--- Work required ---
After finding the line with "text_box [0, 28, 94, 112]" in the data below, set down exactly each line through the one with "Rendered at 1500 by 1125 pixels.", inclusive, and stop there.

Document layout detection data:
= Beginning of Section =

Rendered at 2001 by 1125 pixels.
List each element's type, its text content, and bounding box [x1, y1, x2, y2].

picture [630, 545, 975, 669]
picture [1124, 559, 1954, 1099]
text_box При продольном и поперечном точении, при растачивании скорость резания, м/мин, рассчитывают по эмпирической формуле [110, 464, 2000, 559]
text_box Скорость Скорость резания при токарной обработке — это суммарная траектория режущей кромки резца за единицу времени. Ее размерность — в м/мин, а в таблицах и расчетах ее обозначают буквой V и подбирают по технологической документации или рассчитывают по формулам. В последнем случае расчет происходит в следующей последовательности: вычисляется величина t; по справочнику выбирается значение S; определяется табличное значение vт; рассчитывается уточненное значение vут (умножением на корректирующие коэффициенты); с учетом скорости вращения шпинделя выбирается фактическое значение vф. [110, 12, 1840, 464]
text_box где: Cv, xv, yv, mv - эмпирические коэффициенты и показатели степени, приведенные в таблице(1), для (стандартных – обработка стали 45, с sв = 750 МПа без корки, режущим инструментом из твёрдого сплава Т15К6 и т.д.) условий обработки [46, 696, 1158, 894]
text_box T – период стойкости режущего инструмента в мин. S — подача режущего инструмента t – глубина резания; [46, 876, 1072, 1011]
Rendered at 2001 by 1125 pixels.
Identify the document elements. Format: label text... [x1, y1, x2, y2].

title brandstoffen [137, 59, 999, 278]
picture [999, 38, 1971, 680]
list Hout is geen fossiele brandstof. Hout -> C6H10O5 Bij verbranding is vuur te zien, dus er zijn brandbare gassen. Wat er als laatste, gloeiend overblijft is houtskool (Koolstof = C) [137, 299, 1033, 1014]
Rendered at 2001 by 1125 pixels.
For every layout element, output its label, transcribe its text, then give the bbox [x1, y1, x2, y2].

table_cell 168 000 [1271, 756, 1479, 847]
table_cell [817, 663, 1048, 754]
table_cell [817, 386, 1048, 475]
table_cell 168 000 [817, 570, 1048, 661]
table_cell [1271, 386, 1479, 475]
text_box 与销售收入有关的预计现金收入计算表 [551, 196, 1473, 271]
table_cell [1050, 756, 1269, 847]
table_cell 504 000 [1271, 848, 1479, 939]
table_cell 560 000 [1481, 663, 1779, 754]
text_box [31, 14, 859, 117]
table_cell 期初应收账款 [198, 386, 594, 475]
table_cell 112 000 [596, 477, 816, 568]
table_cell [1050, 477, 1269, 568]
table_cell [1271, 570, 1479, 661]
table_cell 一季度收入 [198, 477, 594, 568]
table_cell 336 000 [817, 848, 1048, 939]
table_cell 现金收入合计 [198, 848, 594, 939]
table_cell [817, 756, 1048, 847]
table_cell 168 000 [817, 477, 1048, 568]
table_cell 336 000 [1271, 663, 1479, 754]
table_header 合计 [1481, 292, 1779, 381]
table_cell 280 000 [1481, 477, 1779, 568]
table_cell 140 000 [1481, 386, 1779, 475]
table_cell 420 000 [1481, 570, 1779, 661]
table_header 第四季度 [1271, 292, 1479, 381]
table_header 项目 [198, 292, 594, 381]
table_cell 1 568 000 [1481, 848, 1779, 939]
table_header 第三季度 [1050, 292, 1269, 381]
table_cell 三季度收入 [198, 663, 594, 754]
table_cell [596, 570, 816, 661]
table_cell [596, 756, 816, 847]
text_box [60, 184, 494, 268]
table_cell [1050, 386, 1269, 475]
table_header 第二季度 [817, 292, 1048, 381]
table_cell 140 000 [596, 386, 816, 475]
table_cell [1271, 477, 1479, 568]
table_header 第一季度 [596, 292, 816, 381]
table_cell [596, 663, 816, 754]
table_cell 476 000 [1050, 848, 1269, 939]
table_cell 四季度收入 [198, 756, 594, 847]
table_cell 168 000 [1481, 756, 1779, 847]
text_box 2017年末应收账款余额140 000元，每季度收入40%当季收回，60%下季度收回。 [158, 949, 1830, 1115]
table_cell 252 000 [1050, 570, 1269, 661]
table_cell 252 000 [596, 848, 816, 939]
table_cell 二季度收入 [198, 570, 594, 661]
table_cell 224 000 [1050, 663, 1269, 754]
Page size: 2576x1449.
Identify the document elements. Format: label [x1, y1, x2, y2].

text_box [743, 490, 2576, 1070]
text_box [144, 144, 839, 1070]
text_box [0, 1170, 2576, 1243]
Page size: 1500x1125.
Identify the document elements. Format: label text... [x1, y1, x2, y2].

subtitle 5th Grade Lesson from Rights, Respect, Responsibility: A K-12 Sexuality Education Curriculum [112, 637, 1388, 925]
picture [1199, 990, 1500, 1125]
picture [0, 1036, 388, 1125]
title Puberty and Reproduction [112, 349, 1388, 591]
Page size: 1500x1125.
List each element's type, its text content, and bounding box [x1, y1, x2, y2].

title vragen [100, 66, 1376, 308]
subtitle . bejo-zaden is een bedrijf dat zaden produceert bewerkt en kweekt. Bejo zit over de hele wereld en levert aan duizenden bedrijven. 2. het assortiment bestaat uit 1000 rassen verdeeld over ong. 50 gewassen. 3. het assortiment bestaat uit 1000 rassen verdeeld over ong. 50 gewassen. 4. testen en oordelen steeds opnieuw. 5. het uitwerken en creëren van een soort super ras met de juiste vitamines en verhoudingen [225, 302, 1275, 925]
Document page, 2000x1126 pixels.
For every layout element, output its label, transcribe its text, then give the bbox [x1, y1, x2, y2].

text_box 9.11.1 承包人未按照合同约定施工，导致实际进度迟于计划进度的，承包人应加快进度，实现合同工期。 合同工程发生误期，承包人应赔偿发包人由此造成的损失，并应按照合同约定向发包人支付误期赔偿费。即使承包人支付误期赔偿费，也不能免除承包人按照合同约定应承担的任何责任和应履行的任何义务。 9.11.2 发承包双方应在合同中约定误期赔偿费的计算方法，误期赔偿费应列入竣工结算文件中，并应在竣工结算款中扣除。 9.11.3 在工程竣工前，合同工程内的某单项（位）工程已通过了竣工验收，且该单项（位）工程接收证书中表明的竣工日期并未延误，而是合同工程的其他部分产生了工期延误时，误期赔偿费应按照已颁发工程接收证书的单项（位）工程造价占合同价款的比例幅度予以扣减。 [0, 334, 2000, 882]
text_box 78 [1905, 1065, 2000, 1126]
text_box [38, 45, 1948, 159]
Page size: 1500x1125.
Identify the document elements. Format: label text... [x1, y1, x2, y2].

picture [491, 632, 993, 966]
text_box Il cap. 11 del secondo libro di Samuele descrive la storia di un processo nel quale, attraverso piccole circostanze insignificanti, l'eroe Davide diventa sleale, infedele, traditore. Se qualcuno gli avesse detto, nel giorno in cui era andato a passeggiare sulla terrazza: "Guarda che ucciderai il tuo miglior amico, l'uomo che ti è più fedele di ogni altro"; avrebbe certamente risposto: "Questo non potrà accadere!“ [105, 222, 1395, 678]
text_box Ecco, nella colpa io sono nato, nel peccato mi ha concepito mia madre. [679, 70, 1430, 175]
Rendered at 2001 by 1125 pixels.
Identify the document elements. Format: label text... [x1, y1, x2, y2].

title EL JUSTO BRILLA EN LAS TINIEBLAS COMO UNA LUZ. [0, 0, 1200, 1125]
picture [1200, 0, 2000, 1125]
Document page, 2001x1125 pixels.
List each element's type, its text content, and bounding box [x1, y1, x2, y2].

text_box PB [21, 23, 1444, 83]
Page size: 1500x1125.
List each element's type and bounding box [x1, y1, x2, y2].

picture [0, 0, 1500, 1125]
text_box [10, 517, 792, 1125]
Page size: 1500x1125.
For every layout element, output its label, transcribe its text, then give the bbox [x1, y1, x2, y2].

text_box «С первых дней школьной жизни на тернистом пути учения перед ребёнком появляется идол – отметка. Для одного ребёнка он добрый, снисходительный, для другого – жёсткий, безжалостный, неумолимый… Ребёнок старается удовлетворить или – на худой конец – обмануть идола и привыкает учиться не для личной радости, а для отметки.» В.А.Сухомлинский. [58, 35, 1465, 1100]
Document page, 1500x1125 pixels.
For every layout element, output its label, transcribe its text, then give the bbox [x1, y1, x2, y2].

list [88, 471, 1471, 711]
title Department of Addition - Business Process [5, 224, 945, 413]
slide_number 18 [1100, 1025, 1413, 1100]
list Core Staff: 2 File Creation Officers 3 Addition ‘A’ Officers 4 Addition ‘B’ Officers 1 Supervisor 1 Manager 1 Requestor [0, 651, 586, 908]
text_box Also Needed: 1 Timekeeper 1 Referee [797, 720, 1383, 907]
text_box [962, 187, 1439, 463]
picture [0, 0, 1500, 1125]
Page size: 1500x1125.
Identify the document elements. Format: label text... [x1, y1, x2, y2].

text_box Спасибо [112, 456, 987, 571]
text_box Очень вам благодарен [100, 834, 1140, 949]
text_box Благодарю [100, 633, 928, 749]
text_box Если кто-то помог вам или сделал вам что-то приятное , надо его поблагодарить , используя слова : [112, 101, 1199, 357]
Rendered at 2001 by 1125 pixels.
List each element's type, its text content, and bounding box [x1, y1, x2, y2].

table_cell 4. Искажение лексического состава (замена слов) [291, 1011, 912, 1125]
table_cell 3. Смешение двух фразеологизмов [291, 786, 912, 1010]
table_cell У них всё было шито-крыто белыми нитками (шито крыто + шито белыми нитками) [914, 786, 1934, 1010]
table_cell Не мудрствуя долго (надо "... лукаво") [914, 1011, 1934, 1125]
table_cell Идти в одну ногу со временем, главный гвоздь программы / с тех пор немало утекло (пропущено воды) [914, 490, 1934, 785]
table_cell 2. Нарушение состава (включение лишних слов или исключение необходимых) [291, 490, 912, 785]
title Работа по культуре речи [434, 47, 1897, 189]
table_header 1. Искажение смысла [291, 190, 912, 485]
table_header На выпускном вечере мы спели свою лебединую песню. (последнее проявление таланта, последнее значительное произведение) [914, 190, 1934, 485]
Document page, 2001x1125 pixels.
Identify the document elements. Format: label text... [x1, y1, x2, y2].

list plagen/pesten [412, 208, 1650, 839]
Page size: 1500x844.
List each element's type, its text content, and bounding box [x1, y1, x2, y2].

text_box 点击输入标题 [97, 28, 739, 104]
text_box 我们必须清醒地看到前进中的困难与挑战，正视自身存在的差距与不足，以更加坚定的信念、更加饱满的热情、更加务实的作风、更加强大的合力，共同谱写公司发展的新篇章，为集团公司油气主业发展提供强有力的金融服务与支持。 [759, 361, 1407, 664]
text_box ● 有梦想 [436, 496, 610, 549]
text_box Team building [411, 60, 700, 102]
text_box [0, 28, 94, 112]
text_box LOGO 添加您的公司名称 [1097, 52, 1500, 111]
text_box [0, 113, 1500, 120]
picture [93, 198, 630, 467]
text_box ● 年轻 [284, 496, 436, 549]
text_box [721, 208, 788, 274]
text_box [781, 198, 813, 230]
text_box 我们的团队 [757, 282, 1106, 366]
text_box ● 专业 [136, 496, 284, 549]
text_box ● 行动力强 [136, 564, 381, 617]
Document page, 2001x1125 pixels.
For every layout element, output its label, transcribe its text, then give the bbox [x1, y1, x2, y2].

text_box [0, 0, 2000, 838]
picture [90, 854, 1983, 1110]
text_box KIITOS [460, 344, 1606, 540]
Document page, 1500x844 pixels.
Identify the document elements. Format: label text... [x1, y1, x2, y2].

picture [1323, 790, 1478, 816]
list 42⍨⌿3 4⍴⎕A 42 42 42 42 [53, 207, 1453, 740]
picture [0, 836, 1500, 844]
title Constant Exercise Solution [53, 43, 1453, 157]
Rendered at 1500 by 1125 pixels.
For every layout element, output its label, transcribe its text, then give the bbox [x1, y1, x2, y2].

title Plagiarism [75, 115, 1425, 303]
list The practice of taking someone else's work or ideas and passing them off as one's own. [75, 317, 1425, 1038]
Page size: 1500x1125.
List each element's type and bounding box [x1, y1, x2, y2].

= End of Section =

--- Solution for this task ---
text_box [0, 28, 94, 112]
text_box LOGO 添加您的公司名称 [1097, 52, 1500, 111]
text_box [0, 113, 1500, 120]
picture [93, 198, 630, 467]
text_box ● 年轻 [284, 496, 436, 549]
text_box [721, 208, 788, 274]
text_box [781, 198, 813, 230]
text_box 我们的团队 [757, 282, 1106, 366]
text_box ● 专业 [136, 496, 284, 549]
text_box ● 行动力强 [136, 564, 381, 617]
Document page, 2001x1125 pixels.
For every layout element, output its label, transcribe its text, then give the bbox [x1, y1, x2, y2].

text_box [0, 0, 2000, 838]
picture [90, 854, 1983, 1110]
text_box KIITOS [460, 344, 1606, 540]
Document page, 1500x844 pixels.
Identify the document elements. Format: label text... [x1, y1, x2, y2].

picture [1323, 790, 1478, 816]
list 42⍨⌿3 4⍴⎕A 42 42 42 42 [53, 207, 1453, 740]
picture [0, 836, 1500, 844]
title Constant Exercise Solution [53, 43, 1453, 157]
Rendered at 1500 by 1125 pixels.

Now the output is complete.